### Assigned task 1
Render this sentence from the pier fishing passage into Spanish: "As a youngster I had fished for bass and perch in the Midwest and for trout in the Northwest; now I was looking for something else."
### Assigned task 2
Carry the pier fishing passage forward, beginning after its final sentence.

### Page text

┏━━

Looking back, what I find interesting is that I was never particularly interested in the pictures of the big marlin or tuna. Even then I was more interested in the “odd” fish—giant sawfish, alligator gars, Nile perch, electric eels and rays, and exotic Amazon species. As a youngster I had fished for bass and perch in the Midwest and for trout in the Northwest; now I was looking for something else. Saltwater fishing and the piers would provide an entryway into a different world of fishing, one in which you never knew what new and exciting species might decide to grab your bait. To this day the variety of species is what I find truly amazing at our piers and at last count I’ve caught 123 different species from 123 California piers. In fact, if I had the choice between a larger specimen of an existing species versus catching a new species I would quickly opt for the new species!

┗━━

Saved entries
┏━━

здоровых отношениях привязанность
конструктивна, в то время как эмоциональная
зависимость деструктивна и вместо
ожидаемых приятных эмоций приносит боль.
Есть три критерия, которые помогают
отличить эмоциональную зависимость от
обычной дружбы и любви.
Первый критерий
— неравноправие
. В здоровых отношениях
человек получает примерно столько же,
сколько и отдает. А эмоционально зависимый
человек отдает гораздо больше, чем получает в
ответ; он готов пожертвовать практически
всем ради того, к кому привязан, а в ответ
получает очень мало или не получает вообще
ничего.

┗━━

### Written response 1
De joven había pescado lobinas y percas en el Medio Oeste y truchas en el Noroeste; ahora buscaba algo diferente.

### Written response 2
My mom liked the ocean and so a few days after our arrival we rode the bus down to the end of our street. The bus stopped at the corner of Mission Boulevard and from there you walked a short half block to the arched blue and white entrance of Crystal Pier. The pier is the only pier on the Pacific coast that has motel rooms right out on the pier but I didn’t know that fact that day. The pier seemed old but had a fresh coat of paint and you could feel the timbers sway as the waves pushed their way ashore on the fairly short pier. We didn’t fish that day; instead we just watched the waves, the swimmers, sunbathers, sea gulls—and fishermen. Eventually we left and walked over to the Oscar’s Drive-In, a restaurant on the corner of Mission and Garnet. They had great milk shakes and burgers and we sampled both.

Of course the discovery of that pier meant a return visit—to fish—was necessary.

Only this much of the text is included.